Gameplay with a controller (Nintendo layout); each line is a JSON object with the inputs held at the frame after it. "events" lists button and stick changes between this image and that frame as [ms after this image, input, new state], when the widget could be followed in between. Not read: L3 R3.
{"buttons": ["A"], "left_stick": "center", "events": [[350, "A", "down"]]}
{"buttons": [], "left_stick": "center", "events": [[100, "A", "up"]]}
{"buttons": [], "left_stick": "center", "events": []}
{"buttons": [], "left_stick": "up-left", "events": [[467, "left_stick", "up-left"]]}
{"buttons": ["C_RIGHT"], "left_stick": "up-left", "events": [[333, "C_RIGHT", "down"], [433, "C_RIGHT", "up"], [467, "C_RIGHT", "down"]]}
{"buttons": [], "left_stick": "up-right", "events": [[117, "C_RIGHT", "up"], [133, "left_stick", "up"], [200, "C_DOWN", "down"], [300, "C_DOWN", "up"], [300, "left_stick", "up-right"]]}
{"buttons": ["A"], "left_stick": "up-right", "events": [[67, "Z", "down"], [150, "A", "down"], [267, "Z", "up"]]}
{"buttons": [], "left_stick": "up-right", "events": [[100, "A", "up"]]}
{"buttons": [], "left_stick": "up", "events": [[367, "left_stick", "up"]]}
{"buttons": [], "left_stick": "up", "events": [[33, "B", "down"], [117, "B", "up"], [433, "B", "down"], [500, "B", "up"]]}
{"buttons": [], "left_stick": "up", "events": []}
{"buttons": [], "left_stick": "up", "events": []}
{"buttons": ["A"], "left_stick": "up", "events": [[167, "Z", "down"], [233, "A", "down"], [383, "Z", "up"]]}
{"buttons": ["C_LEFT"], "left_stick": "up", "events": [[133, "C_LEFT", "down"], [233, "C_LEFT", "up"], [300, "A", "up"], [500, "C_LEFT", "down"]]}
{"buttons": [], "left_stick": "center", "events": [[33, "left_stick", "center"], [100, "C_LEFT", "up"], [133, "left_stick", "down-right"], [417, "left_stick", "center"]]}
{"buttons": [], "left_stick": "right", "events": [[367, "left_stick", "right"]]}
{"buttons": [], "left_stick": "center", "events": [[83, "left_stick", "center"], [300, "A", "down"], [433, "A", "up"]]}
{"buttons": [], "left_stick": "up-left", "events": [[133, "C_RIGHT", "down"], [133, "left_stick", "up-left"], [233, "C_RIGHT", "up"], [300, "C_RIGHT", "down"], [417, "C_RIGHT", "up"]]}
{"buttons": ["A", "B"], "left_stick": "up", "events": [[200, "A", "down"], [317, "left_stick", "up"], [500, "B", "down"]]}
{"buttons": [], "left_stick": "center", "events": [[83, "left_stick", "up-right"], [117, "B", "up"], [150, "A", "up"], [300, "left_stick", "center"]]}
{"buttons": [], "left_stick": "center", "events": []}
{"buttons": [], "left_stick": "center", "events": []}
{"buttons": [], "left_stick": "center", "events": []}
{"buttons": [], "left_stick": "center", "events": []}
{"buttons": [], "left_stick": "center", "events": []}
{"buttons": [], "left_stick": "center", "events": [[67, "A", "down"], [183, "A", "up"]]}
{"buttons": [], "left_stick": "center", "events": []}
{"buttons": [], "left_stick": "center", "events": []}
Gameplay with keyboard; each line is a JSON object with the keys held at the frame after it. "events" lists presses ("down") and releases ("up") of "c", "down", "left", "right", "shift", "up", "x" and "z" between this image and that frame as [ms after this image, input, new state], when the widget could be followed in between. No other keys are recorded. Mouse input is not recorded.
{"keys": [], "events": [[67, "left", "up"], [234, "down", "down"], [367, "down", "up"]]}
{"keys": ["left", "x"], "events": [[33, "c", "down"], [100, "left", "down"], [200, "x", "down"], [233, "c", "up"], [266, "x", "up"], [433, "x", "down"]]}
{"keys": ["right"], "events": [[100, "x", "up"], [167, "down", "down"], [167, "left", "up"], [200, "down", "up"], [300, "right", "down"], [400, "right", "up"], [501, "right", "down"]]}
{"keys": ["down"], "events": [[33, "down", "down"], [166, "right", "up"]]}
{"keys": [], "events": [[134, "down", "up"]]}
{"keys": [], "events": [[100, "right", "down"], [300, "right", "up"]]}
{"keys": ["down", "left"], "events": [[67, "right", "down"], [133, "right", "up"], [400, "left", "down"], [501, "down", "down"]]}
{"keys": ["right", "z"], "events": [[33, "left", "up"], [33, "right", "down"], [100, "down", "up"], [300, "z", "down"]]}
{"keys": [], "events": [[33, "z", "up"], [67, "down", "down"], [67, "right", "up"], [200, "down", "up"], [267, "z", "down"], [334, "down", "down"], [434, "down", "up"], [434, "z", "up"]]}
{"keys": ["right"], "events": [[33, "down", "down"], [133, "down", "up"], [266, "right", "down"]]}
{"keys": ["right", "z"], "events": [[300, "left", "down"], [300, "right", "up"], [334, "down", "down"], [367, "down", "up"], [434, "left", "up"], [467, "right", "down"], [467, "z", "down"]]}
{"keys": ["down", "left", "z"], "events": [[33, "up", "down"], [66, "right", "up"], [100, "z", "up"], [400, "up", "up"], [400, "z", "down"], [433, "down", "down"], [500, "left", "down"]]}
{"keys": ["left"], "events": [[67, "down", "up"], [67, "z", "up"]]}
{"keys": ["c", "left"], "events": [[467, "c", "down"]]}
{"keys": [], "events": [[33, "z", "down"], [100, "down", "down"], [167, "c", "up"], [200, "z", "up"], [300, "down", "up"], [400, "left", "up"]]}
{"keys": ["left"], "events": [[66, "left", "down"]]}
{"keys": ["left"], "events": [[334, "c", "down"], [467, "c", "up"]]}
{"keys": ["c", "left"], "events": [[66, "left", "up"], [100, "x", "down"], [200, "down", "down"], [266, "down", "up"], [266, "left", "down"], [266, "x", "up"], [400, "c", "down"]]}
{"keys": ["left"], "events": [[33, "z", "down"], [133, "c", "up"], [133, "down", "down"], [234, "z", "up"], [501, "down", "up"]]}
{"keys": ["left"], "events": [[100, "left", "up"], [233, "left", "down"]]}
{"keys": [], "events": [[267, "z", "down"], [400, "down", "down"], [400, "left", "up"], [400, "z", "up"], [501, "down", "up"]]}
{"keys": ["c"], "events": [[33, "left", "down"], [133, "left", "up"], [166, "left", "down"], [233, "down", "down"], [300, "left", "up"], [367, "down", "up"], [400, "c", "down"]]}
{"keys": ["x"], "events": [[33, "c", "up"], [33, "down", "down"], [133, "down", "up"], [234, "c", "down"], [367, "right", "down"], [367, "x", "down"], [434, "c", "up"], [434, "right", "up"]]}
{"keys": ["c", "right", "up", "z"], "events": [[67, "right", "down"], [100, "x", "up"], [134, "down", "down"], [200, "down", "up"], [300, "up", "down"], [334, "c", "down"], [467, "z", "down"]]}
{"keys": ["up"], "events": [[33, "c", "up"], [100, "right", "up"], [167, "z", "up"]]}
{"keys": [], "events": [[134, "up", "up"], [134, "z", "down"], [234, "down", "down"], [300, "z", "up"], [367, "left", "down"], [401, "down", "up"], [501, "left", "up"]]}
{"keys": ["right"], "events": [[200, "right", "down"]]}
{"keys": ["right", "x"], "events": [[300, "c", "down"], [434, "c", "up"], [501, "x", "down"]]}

# EXERCISE GOAL:
Down to the last line, restate the records exactly.

# WRITTEN SOLUTION:
Gameplay with a controller (Nintendo layout); each line is a JSON object with the inputs held at the frame after it. "events" lists button and stick changes between this image and that frame as [ms after this image, input, new state], when the widget could be followed in between. Not read: L3 R3.
{"buttons": ["A"], "left_stick": "center", "events": [[350, "A", "down"]]}
{"buttons": [], "left_stick": "center", "events": [[100, "A", "up"]]}
{"buttons": [], "left_stick": "center", "events": []}
{"buttons": [], "left_stick": "up-left", "events": [[467, "left_stick", "up-left"]]}
{"buttons": ["C_RIGHT"], "left_stick": "up-left", "events": [[333, "C_RIGHT", "down"], [433, "C_RIGHT", "up"], [467, "C_RIGHT", "down"]]}
{"buttons": [], "left_stick": "up-right", "events": [[117, "C_RIGHT", "up"], [133, "left_stick", "up"], [200, "C_DOWN", "down"], [300, "C_DOWN", "up"], [300, "left_stick", "up-right"]]}
{"buttons": ["A"], "left_stick": "up-right", "events": [[67, "Z", "down"], [150, "A", "down"], [267, "Z", "up"]]}
{"buttons": [], "left_stick": "up-right", "events": [[100, "A", "up"]]}
{"buttons": [], "left_stick": "up", "events": [[367, "left_stick", "up"]]}
{"buttons": [], "left_stick": "up", "events": [[33, "B", "down"], [117, "B", "up"], [433, "B", "down"], [500, "B", "up"]]}
{"buttons": [], "left_stick": "up", "events": []}
{"buttons": [], "left_stick": "up", "events": []}
{"buttons": ["A"], "left_stick": "up", "events": [[167, "Z", "down"], [233, "A", "down"], [383, "Z", "up"]]}
{"buttons": ["C_LEFT"], "left_stick": "up", "events": [[133, "C_LEFT", "down"], [233, "C_LEFT", "up"], [300, "A", "up"], [500, "C_LEFT", "down"]]}
{"buttons": [], "left_stick": "center", "events": [[33, "left_stick", "center"], [100, "C_LEFT", "up"], [133, "left_stick", "down-right"], [417, "left_stick", "center"]]}
{"buttons": [], "left_stick": "right", "events": [[367, "left_stick", "right"]]}
{"buttons": [], "left_stick": "center", "events": [[83, "left_stick", "center"], [300, "A", "down"], [433, "A", "up"]]}
{"buttons": [], "left_stick": "up-left", "events": [[133, "C_RIGHT", "down"], [133, "left_stick", "up-left"], [233, "C_RIGHT", "up"], [300, "C_RIGHT", "down"], [417, "C_RIGHT", "up"]]}
{"buttons": ["A", "B"], "left_stick": "up", "events": [[200, "A", "down"], [317, "left_stick", "up"], [500, "B", "down"]]}
{"buttons": [], "left_stick": "center", "events": [[83, "left_stick", "up-right"], [117, "B", "up"], [150, "A", "up"], [300, "left_stick", "center"]]}
{"buttons": [], "left_stick": "center", "events": []}
{"buttons": [], "left_stick": "center", "events": []}
{"buttons": [], "left_stick": "center", "events": []}
{"buttons": [], "left_stick": "center", "events": []}
{"buttons": [], "left_stick": "center", "events": []}
{"buttons": [], "left_stick": "center", "events": [[67, "A", "down"], [183, "A", "up"]]}
{"buttons": [], "left_stick": "center", "events": []}
{"buttons": [], "left_stick": "center", "events": []}
Gameplay with keyboard; each line is a JSON object with the keys held at the frame after it. "events" lists presses ("down") and releases ("up") of "c", "down", "left", "right", "shift", "up", "x" and "z" between this image and that frame as [ms after this image, input, new state], when the widget could be followed in between. No other keys are recorded. Mouse input is not recorded.
{"keys": [], "events": [[67, "left", "up"], [234, "down", "down"], [367, "down", "up"]]}
{"keys": ["left", "x"], "events": [[33, "c", "down"], [100, "left", "down"], [200, "x", "down"], [233, "c", "up"], [266, "x", "up"], [433, "x", "down"]]}
{"keys": ["right"], "events": [[100, "x", "up"], [167, "down", "down"], [167, "left", "up"], [200, "down", "up"], [300, "right", "down"], [400, "right", "up"], [501, "right", "down"]]}
{"keys": ["down"], "events": [[33, "down", "down"], [166, "right", "up"]]}
{"keys": [], "events": [[134, "down", "up"]]}
{"keys": [], "events": [[100, "right", "down"], [300, "right", "up"]]}
{"keys": ["down", "left"], "events": [[67, "right", "down"], [133, "right", "up"], [400, "left", "down"], [501, "down", "down"]]}
{"keys": ["right", "z"], "events": [[33, "left", "up"], [33, "right", "down"], [100, "down", "up"], [300, "z", "down"]]}
{"keys": [], "events": [[33, "z", "up"], [67, "down", "down"], [67, "right", "up"], [200, "down", "up"], [267, "z", "down"], [334, "down", "down"], [434, "down", "up"], [434, "z", "up"]]}
{"keys": ["right"], "events": [[33, "down", "down"], [133, "down", "up"], [266, "right", "down"]]}
{"keys": ["right", "z"], "events": [[300, "left", "down"], [300, "right", "up"], [334, "down", "down"], [367, "down", "up"], [434, "left", "up"], [467, "right", "down"], [467, "z", "down"]]}
{"keys": ["down", "left", "z"], "events": [[33, "up", "down"], [66, "right", "up"], [100, "z", "up"], [400, "up", "up"], [400, "z", "down"], [433, "down", "down"], [500, "left", "down"]]}
{"keys": ["left"], "events": [[67, "down", "up"], [67, "z", "up"]]}
{"keys": ["c", "left"], "events": [[467, "c", "down"]]}
{"keys": [], "events": [[33, "z", "down"], [100, "down", "down"], [167, "c", "up"], [200, "z", "up"], [300, "down", "up"], [400, "left", "up"]]}
{"keys": ["left"], "events": [[66, "left", "down"]]}
{"keys": ["left"], "events": [[334, "c", "down"], [467, "c", "up"]]}
{"keys": ["c", "left"], "events": [[66, "left", "up"], [100, "x", "down"], [200, "down", "down"], [266, "down", "up"], [266, "left", "down"], [266, "x", "up"], [400, "c", "down"]]}
{"keys": ["left"], "events": [[33, "z", "down"], [133, "c", "up"], [133, "down", "down"], [234, "z", "up"], [501, "down", "up"]]}
{"keys": ["left"], "events": [[100, "left", "up"], [233, "left", "down"]]}
{"keys": [], "events": [[267, "z", "down"], [400, "down", "down"], [400, "left", "up"], [400, "z", "up"], [501, "down", "up"]]}
{"keys": ["c"], "events": [[33, "left", "down"], [133, "left", "up"], [166, "left", "down"], [233, "down", "down"], [300, "left", "up"], [367, "down", "up"], [400, "c", "down"]]}
{"keys": ["x"], "events": [[33, "c", "up"], [33, "down", "down"], [133, "down", "up"], [234, "c", "down"], [367, "right", "down"], [367, "x", "down"], [434, "c", "up"], [434, "right", "up"]]}
{"keys": ["c", "right", "up", "z"], "events": [[67, "right", "down"], [100, "x", "up"], [134, "down", "down"], [200, "down", "up"], [300, "up", "down"], [334, "c", "down"], [467, "z", "down"]]}
{"keys": ["up"], "events": [[33, "c", "up"], [100, "right", "up"], [167, "z", "up"]]}
{"keys": [], "events": [[134, "up", "up"], [134, "z", "down"], [234, "down", "down"], [300, "z", "up"], [367, "left", "down"], [401, "down", "up"], [501, "left", "up"]]}
{"keys": ["right"], "events": [[200, "right", "down"]]}
{"keys": ["right", "x"], "events": [[300, "c", "down"], [434, "c", "up"], [501, "x", "down"]]}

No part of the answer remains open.